The good smile and the bad
How other people’s body language interacts with what we know about their biography
What shapes our first impression upon looking into a person’s face? Humboldt scholarship holder Julia Baum examines how other people’s body language interacts with what we know about them as part of the research group Neurocognitive Psychology of the HU in Adlershof.
Donald Trump looks into the camera with a beaming smile. The US presidential candidate seems friendly, open and optimistic. But only for a naïve observer: many of those watching the septuagenarian billionaire’s speeches have an unpleasant feeling. They have read too much about his lies during the campaign, his bloated ego, and his derogatory remarks about women, immigrants, and homosexuals.
”How we judge people not only depends on their body language. Our impression is also shaped by the emotional knowledge we have about them,” says Julia Baum. Donald Trump, who was ubiquitous during the US presidential election campaign, is a welcome research object for psychologists like Baum. Studies have shown that subjects may perceive other people’s facial expressions as grim or vicious – if they have critical knowledge of them as in Trump’s case - when actually those people are displaying a neutral expression. This effect can be observed in an extreme way in the cases of dictators such as Adolf Hitler, Idi Amin or Saddam Hussein.
This interaction between the body language our brain receives through the retina of our eyes and our so-called affective knowledge about another person seems banal at first glance. Some psychological schools still hold the assumption that every human is able to decipher what somebody feels, or whether he or she lies or tells the truth, on the basis of tiny mimic messages. “Adherents of this school even offer trainings in order to learn to interpret such messages,” says Baum. “However, they neglect the influence of pre-existing knowledge of another person completely.”
It is this influence that the 29-year-old aims at examining: in test series with voluntary research subjects, Baum and her colleagues use electroencephalography (EEG) to measure what happens in a brain upon looking at a face. A first impression is formed after only 200 milliseconds and after 400 milliseconds an elaborate process is triggered. The researchers’ key questions are how the impression is shaped by visual information and how crucial learned knowledge is. This is measured by showing the subjects unknown faces in connection with brief biographical information.
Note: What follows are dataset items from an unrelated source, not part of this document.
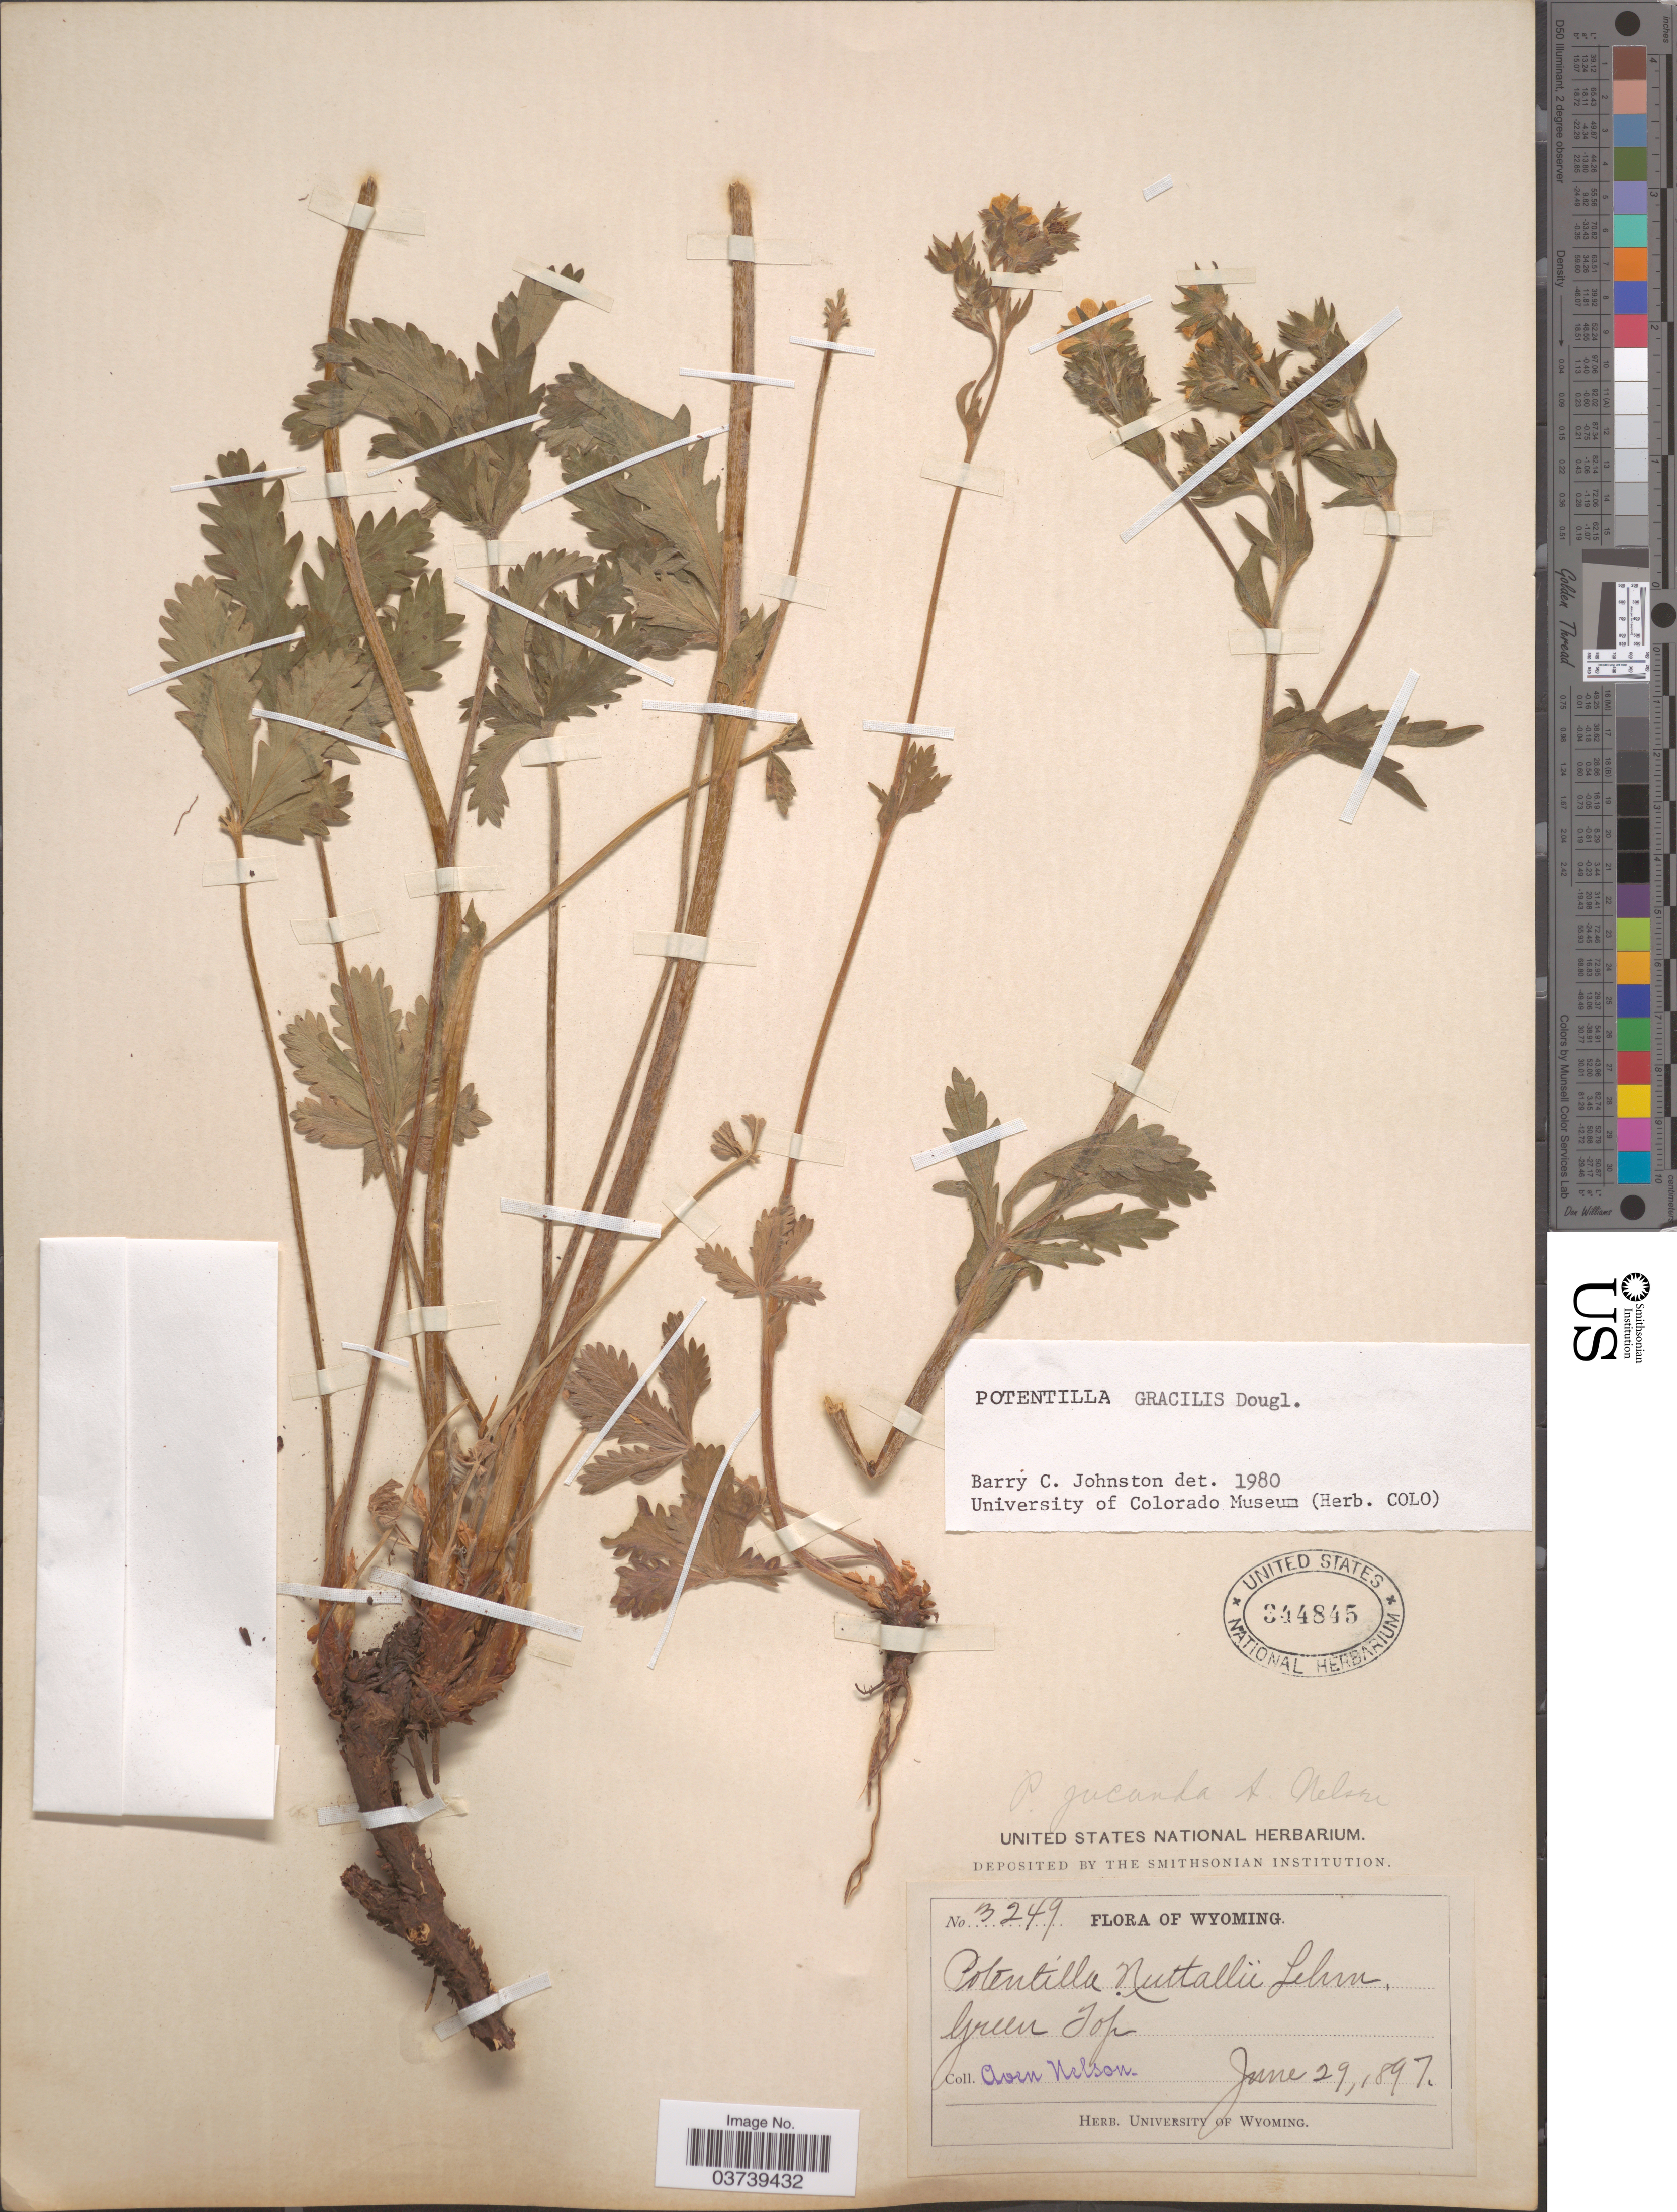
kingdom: Plantae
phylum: Tracheophyta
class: Magnoliopsida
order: Rosales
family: Rosaceae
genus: Potentilla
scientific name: Potentilla gracilis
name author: Douglas ex Hook.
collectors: A. Nelson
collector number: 3249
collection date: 1897-06-29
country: United States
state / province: Wyoming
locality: Green Top.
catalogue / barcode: US 344845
“We were able to show that a face and facial expressions were rated more positively if the additional information made that person seem likeable,” explains Baum. The cognitive psychologist is aiming at gaining a better understanding of the interaction of first impressions, biographical knowledge and emotions in her dissertation. How does the impression of a certain person develop over time? Are these opinions of another person rigid or revisable? It is questions like these that the young researcher deals with, whose research in preparation of her dissertation is sponsored by the Humboldt Research Track, a grant which was created by the German Universities Excellence Initiative. Baum is now thinking about how she has to design the tests in order to get valid answers to her many questions. She sees her work in the context of the flood of information created by the internet and new media which affect people in an “intensely emotional” way and at a very high speed. They also tended to fuel the panic as in the case of, for example, the spree killing in Munich. “We rely heavily on our judgement and our ability to ‘read’ faces. I find it intriguing to investigate something that seems very obvious to us to better understand how human judgement actually works.”